◆ **Source extract**
You can use C# for your webpart feature. Make an empty project, then add a webpart (non visual webpart) to the project. Use the C# object model to query the SPList object, then do a foreach loop to spit out the values into your nav bar.
The pain with C# comes when you have to update your feature with a different version number for the solution. That is unless you are excellent with the feature upgrade process. The pervious version webpart instance is stuck in WP zones of whatever ASPX they are stored in. I keep my solutions at version 1.0, then note a version number of the build in the feature description, which shows up in the features list in Site Settings.
You can use JavaScript for your web part feature. Make an empty project, then add a webpart (non visual webpart) to the project. Call the web service for getitems on the specific nav list. Visual studio will create a strongly named class for the SP site that the list lives in, that stores the definition of all the lists in that site. If your nav list changes, refresh the web serivce and update this strongly named class.
When your web part runs, the web service will run as the user that is logged in. So either make sure all visitors have view rights, or make a AD service account to call the web service. Once your Javascript returns the XML, use a parcer like Lync to XML to get the data and spit out the HTML into the nav bar.
It's more about comfortable preference than which is better. If you're using SharePoint 2013, make a SP app instead of a farm feature. Then you can only use JavaScript and web services.

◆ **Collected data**
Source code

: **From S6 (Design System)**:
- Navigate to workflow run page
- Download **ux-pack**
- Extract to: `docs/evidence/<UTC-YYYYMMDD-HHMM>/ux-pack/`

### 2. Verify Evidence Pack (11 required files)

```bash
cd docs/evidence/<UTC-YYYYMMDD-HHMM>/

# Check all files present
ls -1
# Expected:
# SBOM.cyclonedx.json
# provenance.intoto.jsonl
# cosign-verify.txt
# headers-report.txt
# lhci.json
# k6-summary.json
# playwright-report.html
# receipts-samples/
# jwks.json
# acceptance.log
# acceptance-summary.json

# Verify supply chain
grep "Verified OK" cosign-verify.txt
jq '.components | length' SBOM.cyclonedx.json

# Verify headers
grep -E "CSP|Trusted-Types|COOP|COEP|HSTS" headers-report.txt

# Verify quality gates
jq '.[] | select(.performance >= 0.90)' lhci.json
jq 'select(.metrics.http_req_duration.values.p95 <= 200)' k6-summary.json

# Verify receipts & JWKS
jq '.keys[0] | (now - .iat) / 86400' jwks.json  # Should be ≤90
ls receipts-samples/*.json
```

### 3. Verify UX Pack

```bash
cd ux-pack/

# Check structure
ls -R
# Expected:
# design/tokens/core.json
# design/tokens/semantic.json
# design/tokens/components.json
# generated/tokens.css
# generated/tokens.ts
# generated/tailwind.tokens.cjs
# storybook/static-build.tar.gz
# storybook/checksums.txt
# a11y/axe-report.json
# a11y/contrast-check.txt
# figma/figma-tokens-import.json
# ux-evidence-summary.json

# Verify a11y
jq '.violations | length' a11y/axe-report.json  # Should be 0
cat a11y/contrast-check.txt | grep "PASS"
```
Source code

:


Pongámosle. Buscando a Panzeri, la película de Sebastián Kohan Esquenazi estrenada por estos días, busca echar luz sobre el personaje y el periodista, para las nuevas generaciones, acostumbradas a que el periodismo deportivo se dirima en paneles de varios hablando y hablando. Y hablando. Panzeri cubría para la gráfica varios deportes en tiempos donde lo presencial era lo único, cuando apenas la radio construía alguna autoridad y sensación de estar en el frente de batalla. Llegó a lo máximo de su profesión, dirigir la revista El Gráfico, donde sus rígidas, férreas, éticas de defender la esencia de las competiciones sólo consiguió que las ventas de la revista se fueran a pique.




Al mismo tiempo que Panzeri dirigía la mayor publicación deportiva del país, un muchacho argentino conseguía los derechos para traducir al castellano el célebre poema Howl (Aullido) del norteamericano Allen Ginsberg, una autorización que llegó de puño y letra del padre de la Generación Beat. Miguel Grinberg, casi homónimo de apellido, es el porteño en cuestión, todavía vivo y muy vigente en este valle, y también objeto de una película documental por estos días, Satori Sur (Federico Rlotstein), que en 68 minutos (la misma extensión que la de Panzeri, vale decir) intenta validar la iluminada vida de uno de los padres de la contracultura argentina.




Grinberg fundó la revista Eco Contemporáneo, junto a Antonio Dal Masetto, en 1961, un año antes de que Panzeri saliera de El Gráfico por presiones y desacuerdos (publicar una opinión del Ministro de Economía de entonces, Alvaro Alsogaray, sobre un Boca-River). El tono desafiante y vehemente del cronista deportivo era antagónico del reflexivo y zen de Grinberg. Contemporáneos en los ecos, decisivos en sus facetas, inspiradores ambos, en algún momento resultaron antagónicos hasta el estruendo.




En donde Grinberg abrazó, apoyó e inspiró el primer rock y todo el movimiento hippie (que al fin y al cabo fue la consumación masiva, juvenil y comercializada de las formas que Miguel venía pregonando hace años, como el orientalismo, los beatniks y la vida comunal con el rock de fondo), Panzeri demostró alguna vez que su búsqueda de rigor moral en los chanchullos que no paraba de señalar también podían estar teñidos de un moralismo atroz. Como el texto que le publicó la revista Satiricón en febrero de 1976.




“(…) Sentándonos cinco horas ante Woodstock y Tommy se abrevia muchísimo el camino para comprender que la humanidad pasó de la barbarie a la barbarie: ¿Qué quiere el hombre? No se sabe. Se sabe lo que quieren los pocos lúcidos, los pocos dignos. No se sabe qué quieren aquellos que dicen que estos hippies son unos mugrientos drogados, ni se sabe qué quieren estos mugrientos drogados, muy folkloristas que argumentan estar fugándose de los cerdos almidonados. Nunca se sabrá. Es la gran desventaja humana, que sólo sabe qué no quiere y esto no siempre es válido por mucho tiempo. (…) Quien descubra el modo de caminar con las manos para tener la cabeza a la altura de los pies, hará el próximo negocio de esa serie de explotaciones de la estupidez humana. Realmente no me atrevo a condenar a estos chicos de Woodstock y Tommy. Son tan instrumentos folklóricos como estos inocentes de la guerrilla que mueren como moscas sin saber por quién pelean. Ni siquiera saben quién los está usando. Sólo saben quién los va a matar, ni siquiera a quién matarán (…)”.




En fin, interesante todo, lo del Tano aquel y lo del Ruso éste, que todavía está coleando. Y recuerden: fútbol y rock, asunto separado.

◆ **What you have to do**
In the passage on SharePoint web parts, what version number does the writer keep their solutions at? The listing was taken from a separate source.

◆ **Solution for this exercise**
Version 1.0.